Una temporada que había comenzado con una tranquila confianza se convirtió en una declaración de intenciones para Sergio Pérez. Tras un 2021 modesto, el piloto mexicano abordó el 2022 decidido a deshacerse de la etiqueta de «segundo piloto» que le perseguía desde hacía tiempo en Red Bull. La prueba de ello fue en Yeda, donde consiguió la pole position, dejando claro que podía igualar, e incluso superar, a Max Verstappen en una sola vuelta. Esta dinámica se mantuvo a lo largo del reciente calendario del Gran Premio, pero no estuvo exenta de fricciones. En España, las órdenes de equipo obligaron a Pérez a retirarse, mientras que Verstappen, que estaba en apuros, cruzaba la línea de meta en primer lugar. Esta decisión dio lugar a una inusual aclaración pública por parte del equipo, que puso de relieve el delicado equilibrio entre la ambición individual y la estrategia colectiva. Mónaco ofreció un escenario diferente. Aunque Pérez provocó involuntariamente una bandera roja, logró la vuelta más rápida del fin de semana, por delante del vigente campeón. Y lo que es más importante, una audaz estrategia de repostaje le situó en cabeza del pelotón, con el Ferrari de Carlos Sainz atrapado entre él y Verstappen. Con el pelotón bloqueado y sin que se produjeran más incidentes en el pit lane, Pérez se puso en cabeza y, por primera vez en varias carreras, convirtió su ritmo duramente ganado en una victoria.

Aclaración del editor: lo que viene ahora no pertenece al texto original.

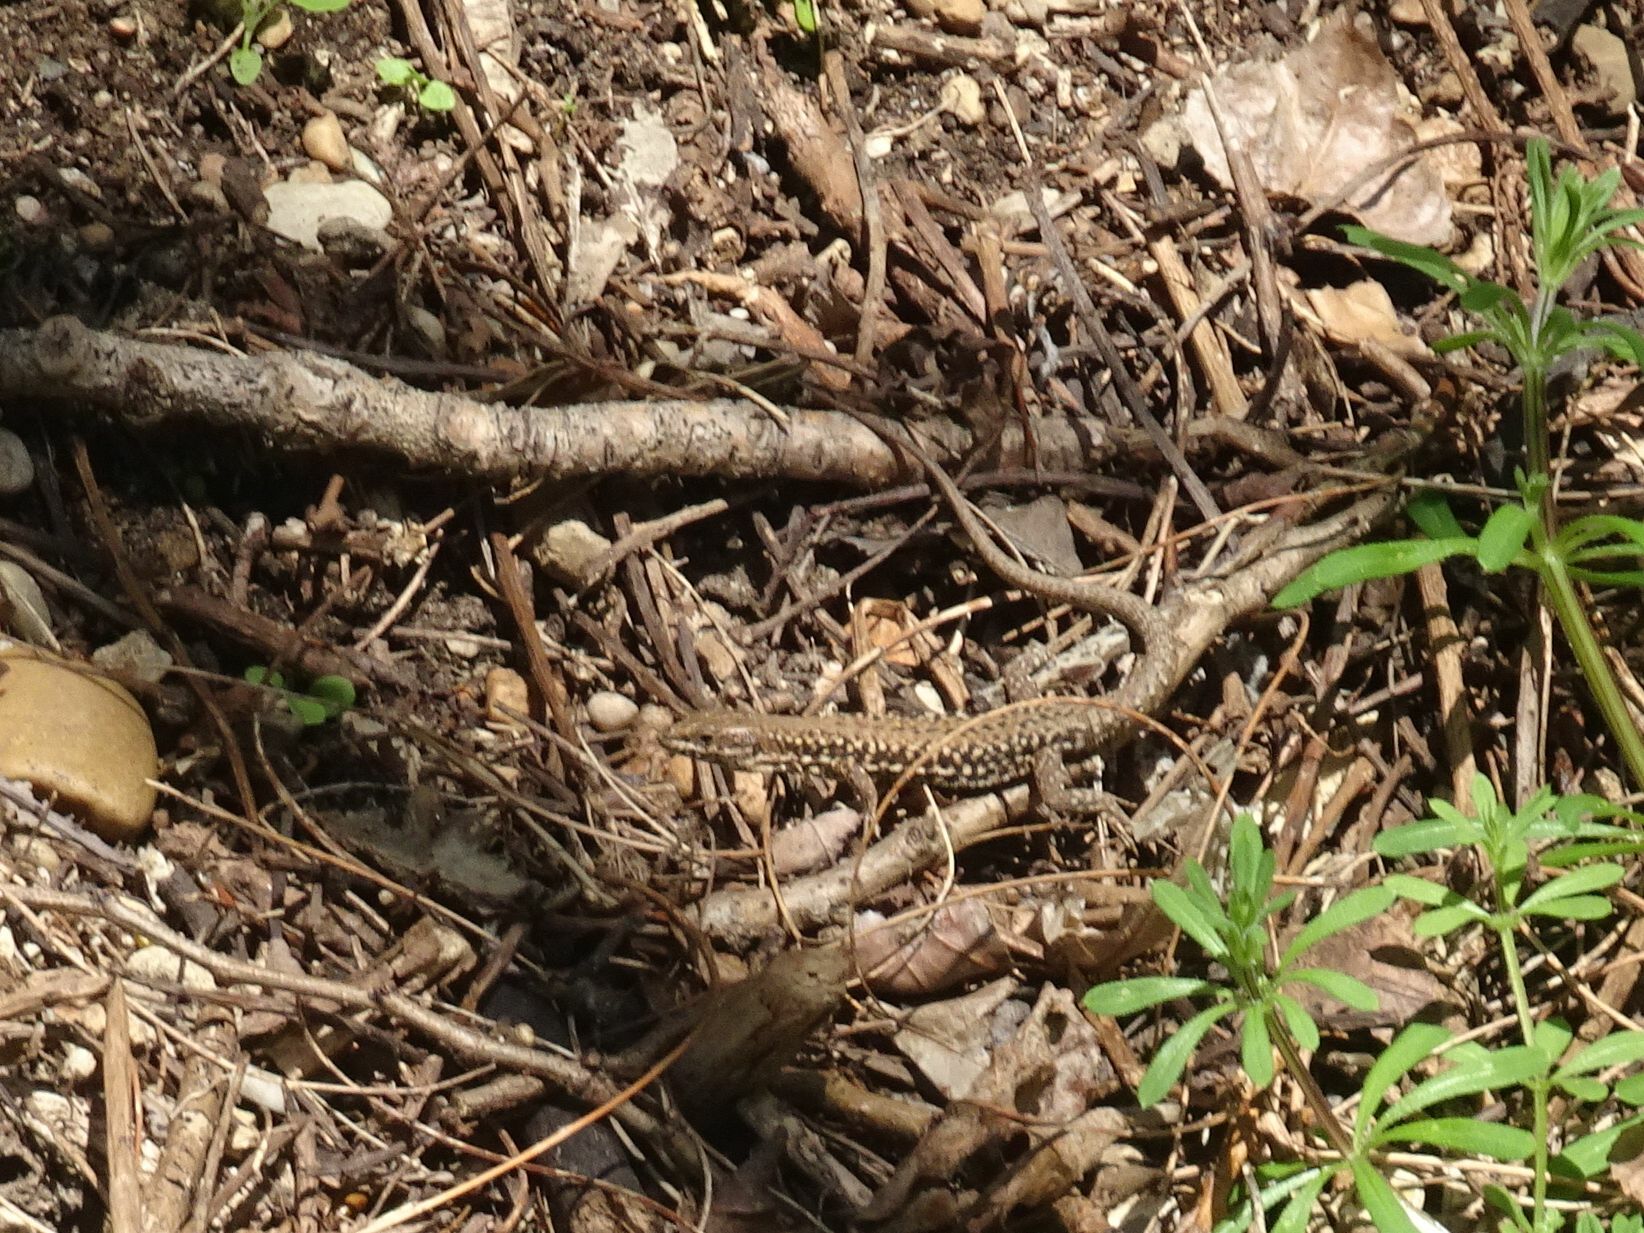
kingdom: Animalia
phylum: Chordata
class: Squamata
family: Lacertidae
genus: Podarcis
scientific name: Podarcis muralis
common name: Common wall lizard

Esta victoria fue más que una simple nota al pie de página en las estadísticas; fue la culminación de una temporada de perseverancia. Desde su encarnizada defensa contra Lewis Hamilton en Abu Dabi hasta las innumerables vueltas dedicadas a perfeccionar su rendimiento en la clasificación, Pérez demostró constantemente que la lealtad y el esfuerzo pueden coexistir con la ambición personal. Tanto si la decisión de Red Bull de confiarle el primer puesto fue una apuesta calculada como una recompensa merecida, el resultado es innegable: Pérez superó el papel de simple número dos y se ganó un lugar al frente del pelotón.